US bolsters forces in South Korea with armored unit
US Army self-propelled howitzers of the Second Infantry Division of the US Forces Korea attend a live firing drill at the US army's Rodriguez range in Pocheon, south of the demilitarized zone that divides the two Koreas, on March 15, 2012
The US Army soldiers, armored vehicles and tanks from the 1st Battalion, 12th Cavalry Regiment will be stationed at camps Hovey and Stanley near the demarcation line with the North starting next month, military officers said.
The rotational deployment is part of a strategic shift towards the Asia-Pacific region "and allows for greater responsiveness to better meet theater operational requirements," the Pentagon said in a statement.
"This is a plus-up," spokesman Colonel Steven Warren told reporters, confirming that the US military presence would expand under the decision.

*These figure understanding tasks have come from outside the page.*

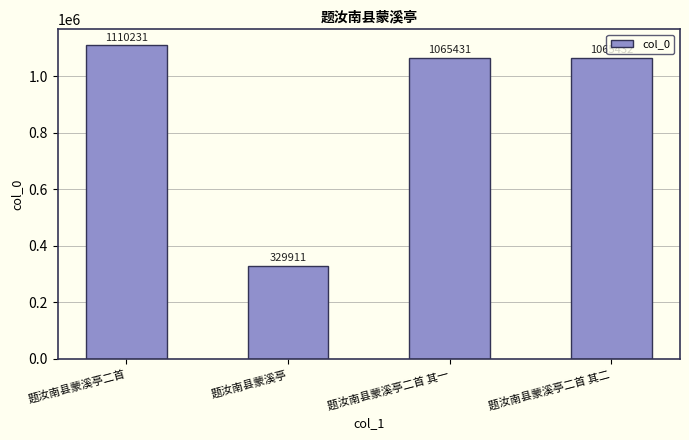

Is it true that the value at 题汝南县蒙溪亭二首 is 547951?

False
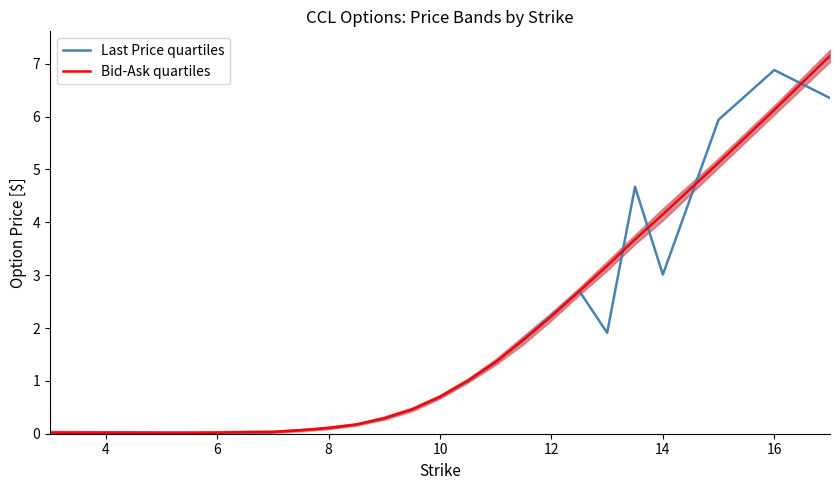

How many series are shown in this chart?

2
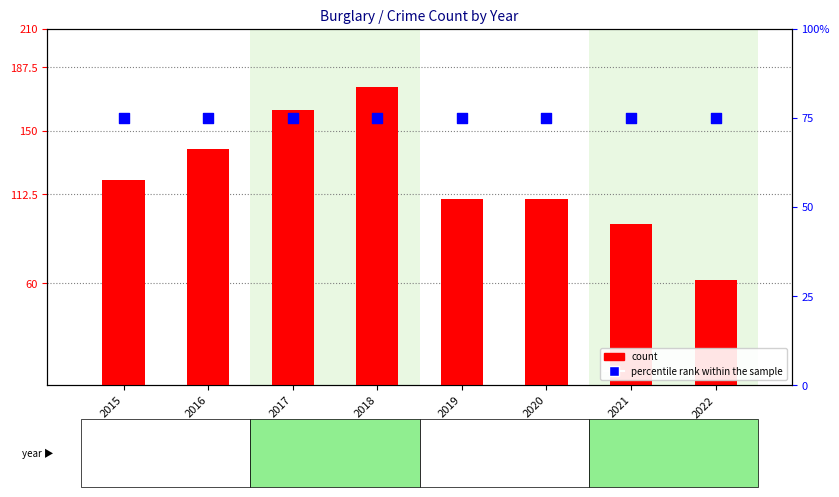

Which series reaches the minimum Y coordinate?

count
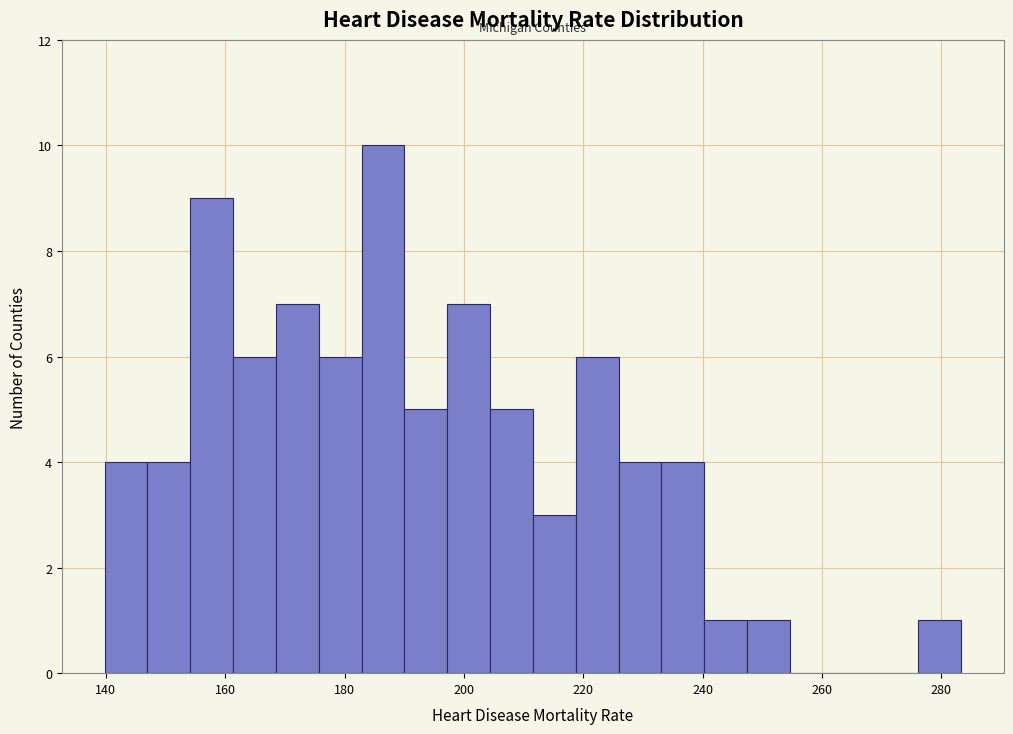

Around what value on the x-axis is the tallest bar? Give the approximate position of its centre, as read against the axis.

186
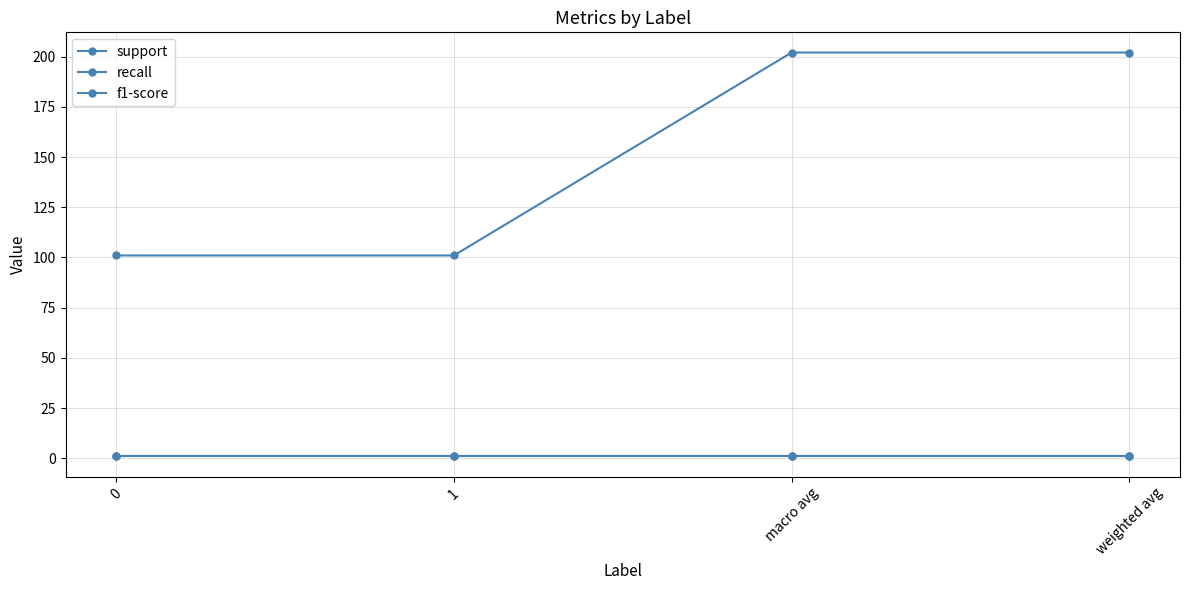

Is it true that support equals 101 at 0?

True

The move "is part of our rebalance to the Pacific," he said.
The US military already has 28,500 troops on the ground in the South and the decision to send reinforcements appeared to signal Washington's concern over possible provocations from volatile North Korea.

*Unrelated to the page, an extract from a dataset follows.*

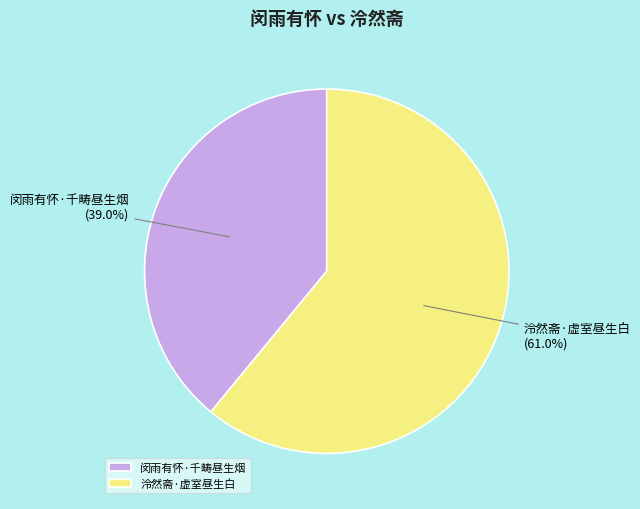

Rank the categories by value from lowest to highest.

闵雨有怀·千畴昼生烟, 泠然斋·虚室昼生白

But Warren said the deployment had "been long planned."
The unit includes 40 Abrams M1 tanks and 40 Bradley armored fighting vehicles, he added.

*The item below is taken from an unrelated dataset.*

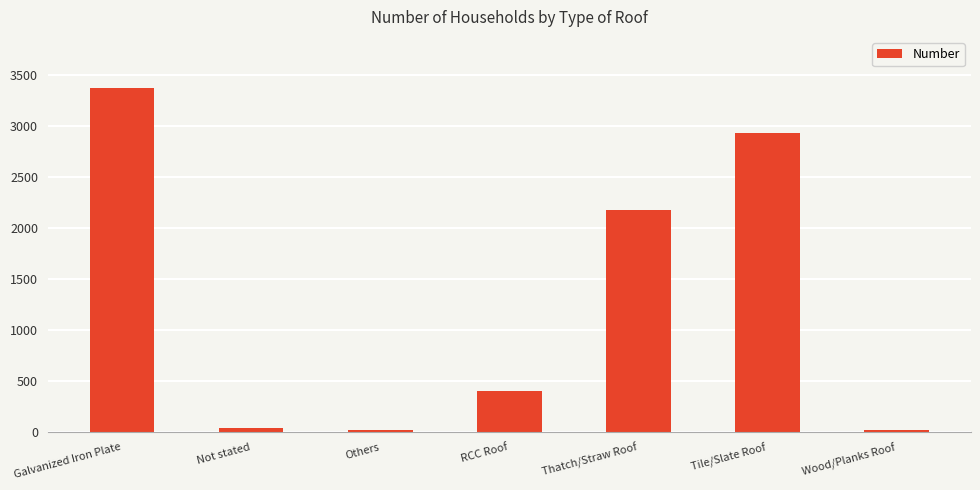

What is the greatest value displayed?

3372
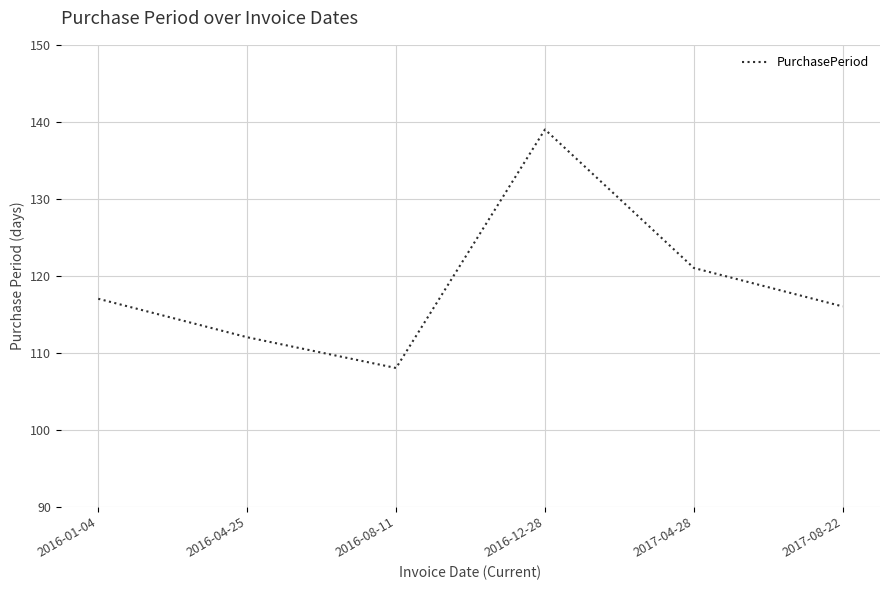

What is the ratio of the value at 2017-04-28 to the value at 2016-08-11?

1.1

Under a treaty with Seoul, the US military commander would lead both the American contingent and South Korea's 640,000-strong force in case of a war with the North.
During peacetime, each side maintains operational command of their own troops.
South Korea agreed to take over wartime operational command of all troops starting in 2015, after delaying a previous target date in 2012.
Tensions with North Korea have prompted Seoul to reconsider the plan, and the South has asked Washington to review the timing of the scheduled transition.
The "combat ready" cavalry unit will stay in South Korea for a nine-month tour but will leave its armored vehicles and tanks behind for troops that follow them, the Pentagon said.
The announcement came a day after Defense Secretary Chuck Hagel hosted South Korea's Foreign Minister Yun Byung-Se for talks at the Pentagon.
"The two discussed the importance of maintaining a robust combined defense of the Korean Peninsula as a strong deterrent against provocations from North Korea," spokesman Rear Admiral John Kirby said.
South Korea and the United States have called for vigilance on the peninsula after North Korean leader Kim Jong-Un ordered the execution of his uncle, Jang Song-Thaek, for an alleged plot.